GC: Did you always know you wanted to become a lawyer?

Eleanor Daly (ED): I think I became a lawyer by default. I didn’t have a strong preference for any particular discipline when I left school and law seemed like a reasonably good option. I studied law in Trinity College Dublin and I thoroughly enjoyed my time there. Then I went straight from college to a training contract with [Dublin-headquartered law firm] Matheson and never looked back.

GC: What prompted your switch from private practice to in-house?

ED: I left private practice in 2004, when the Celtic Tiger was roaring and there was fantastic experience to be gained for a corporate associate in a large firm. I received extensive exposure to corporate transactional work in my training contract and as a junior associate, which has stood me in good stead in my career to date.

I had done some work for FEXCO Group and had a good idea of the quality of work the organisation had to offer. The head of legal at the time, who has been a very supportive colleague to me in my career, approached me to make the move and I have never regretted that decision for an instant. The fact that the role was based in Killorglin, County Kerry – a very scenic location on the south west coast of Ireland – was an added bonus.

--

■ **Problems and tasks**
(1) Reproduce every line of the betting-offer listing word for word, leaving out the picture.
(2) Carry the Eleanor Daly interview forward from its final sentence.
The interview and the listing were taken from unrelated sources.

■ **Records for processing**

--

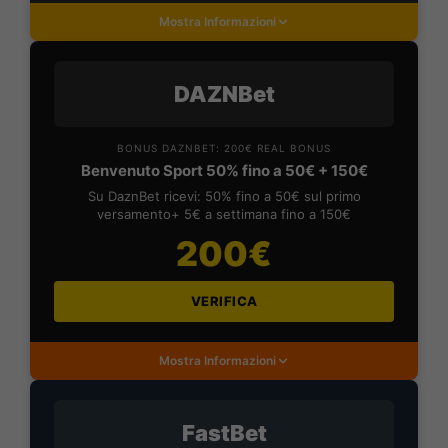
Mostra Informazioni
DAZNBet
BONUS DAZNBET: 200€ REAL BONUS
Benvenuto Sport 50% fino a 50€ + 150€
Su DaznBet ricevi: 50% fino a 50€ sul primo
versamento+ 5€ a settimana fino a 150€
200€
VERIFICA
Mostra Informazioni
FastBet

--

■ **Results by task**
(1)
Mostra Informazioni
DAZNBet
BONUS DAZNBET: 200€ REAL BONUS
Benvenuto Sport 50% fino a 50€ + 150€
Su DaznBet ricevi: 50% fino a 50€ sul primo
versamento+ 5€ a settimana fino a 150€
200€
VERIFICA
Mostra Informazioni
FastBet

(2)
GC: You’ve received industry recognition through awards and places on statutory bodies. Would you encourage counsel to get involved with these as much as they can?

ED: I am in no doubt that the development of technical expertise is one of the best ways of supporting your business, and also instilling confidence in the legal function as a place where the business can find solutions to business problems. Contrary to popular belief, I think going in-house facilitates rather than inhibits the development of technical legal expertise.

In addition to co-authoring a number of textbooks in the area of company law and company secretarial practice, I have recently been appointed to the Company Law Review Group [CLRG], a statutory advisory expert body charged with advising the Minister for Jobs, Enterprise and Innovation on the review and development of company law in Ireland.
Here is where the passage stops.